Мюнхен, июнь-октябрь 1913.
Москва, сентябрь 1918[681]
Впервые: Кандинский В.В. Ступени. Текст художника. М: ИЗО Наркомпроса, 1918. С. 9-56.
Первый, немецкий, вариант книги (Kandinsky: 1901-1913. Berlin: Der Sturm, 1913. S. III-XXIX) имеет заглавие «Rückblicke» («Воспоминания», или «Взгляд назад»). Немецкий вариант книги открывается альбомом репродукций. В русском издании размещены 2 6 репродукций с картин 1902-1918 гг. и три ксилографические виньетки. Кроме того, на с. 5 помещено стихотворение «Видеть» с виньеткой и оформлением, повторяющим страницу из альбома «Звуки» (Kandinsky.
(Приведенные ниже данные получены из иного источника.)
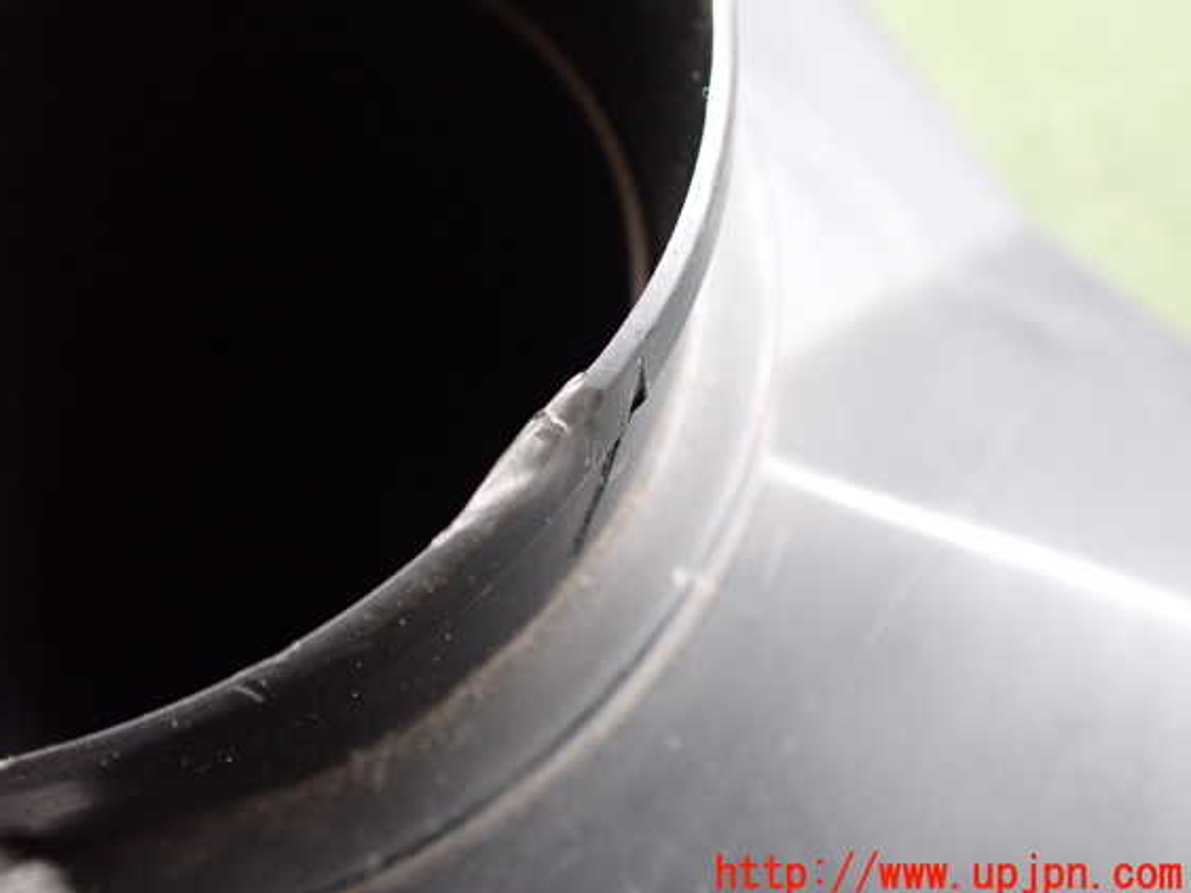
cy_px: 425
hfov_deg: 56.8
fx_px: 1101
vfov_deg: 44.1
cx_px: 558
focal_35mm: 32
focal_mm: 5.4
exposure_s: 1/125
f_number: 2.3
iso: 800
Klänge. München: R. Piper & Co., [1912]). «Ступени» представляют собой автоперевод немецкого текста. Кандинский внес в него ряд изменений, отражающих обстоятельства появления нового издания. Помимо нескольких дополнений и уточнений, убраны биографические детали слишком «домашнего» характера и усилен мотив русского мессианизма. Сняты почти все упоминания о христианских параллелях к теории «внутренней необходимости»; тем не менее сохранено множество фактов и оценок, идущих вразрез с официальной идеологией послереволюционной России. Разночтения с немецким текстом (за исключением мелких стилистических расхождений) указаны ниже.
Издатели немецкого (Ханс Конрад Рётель и Елена Халь-Кох), английского (Кеннет Линдсей и Питер Верго) и французского (Жан-Поль Буйон) собраний сочинений Кандинского составили подробные комментарии к «Rückblicke» (далее — R); в настоящем издании они использованы с пометками, соответственно: РХ, ЛВ и ЖБ. Сохранились рукописи и макет немецкого варианта, по которым сверена публикация РХ; о рукописи «Ступеней» сведений нет.